Ruot is growing his local presence from his hometown of Titusville to Oil City, Meadville and hopefully soon, Franklin. He covers local government news, feature stories and high school sports. Ruot and the Stream TV broadcasts are reaching into local homes by the thousands.
"We have fun," he says about covering local high school sports while watching a recording of last year's Tiusville versus Girard game in his office. All the broadcasts can be watched over and over again.
Currently Titusville is the only school on board with Stream TV this season. This service he provides to the school's for free because he does the leg work to get advertisers and sponsors which pay for the service. He produces commercials and pops logos of local businesses on the screen during the broadcasts just like any TV station does. It's been a source local businesses to get their word out as well.
During this pandemic and the governor's limits on crowd size, Ruot is also cognizant of his production crew's presence at the games. "Every person I have [on my crew], one less person can go to the game," he said. And he gets that. He is a community guy who wants the community to thrive through its experiences and sense of family. He is thinking about the crew size this year and what he needs to cover the games appropriately. He also knows if he is there, everyone has the ability to see games live on-line.
The tough part for him right now is he can be considered a mom and pop type operation with some of the rug pulled out from under him. After seeing his operation beginning to grow before COVID-19 hit and a national company swoops in is a bit tough as he looks at equipment sitting dormant. He says he doesn't blame any schools for this, knowing too they have been put in a tough spot to think of how to keep their kids on the field or courts this year.
As for this week, Titusville High School will have a crew and a live stream experience from Stream TV as the Rockets take on Meadville at home to start the football season.
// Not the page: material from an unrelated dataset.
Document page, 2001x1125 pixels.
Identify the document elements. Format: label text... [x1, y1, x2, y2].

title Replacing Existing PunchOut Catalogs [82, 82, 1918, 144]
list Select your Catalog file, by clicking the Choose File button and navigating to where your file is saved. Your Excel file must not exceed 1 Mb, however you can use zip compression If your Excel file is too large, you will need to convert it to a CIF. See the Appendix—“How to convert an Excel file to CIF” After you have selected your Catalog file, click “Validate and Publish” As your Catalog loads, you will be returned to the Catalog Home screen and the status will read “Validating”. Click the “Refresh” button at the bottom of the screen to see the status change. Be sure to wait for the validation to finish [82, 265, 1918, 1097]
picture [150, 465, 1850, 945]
The local advertisers will get their spotlights on the broadcast and the color commentators will compare and contrast this years program to those in the past. They have an 80-year-old announcer who has a sharp memory of the school's program over the years.
He says they will be covering other sports for Titusville as well all year and get to as many of the Rockets football games as they can. Some away coverage may depend on what the opposing team rules are. He said he is excited about the modified schedule that resembles the old local rivalries of the past. So even though this is uncharted territory and not quite what he hoped for, Ruot is still excited about this upcoming season.
"We love the fact we are promoting the kids," he said.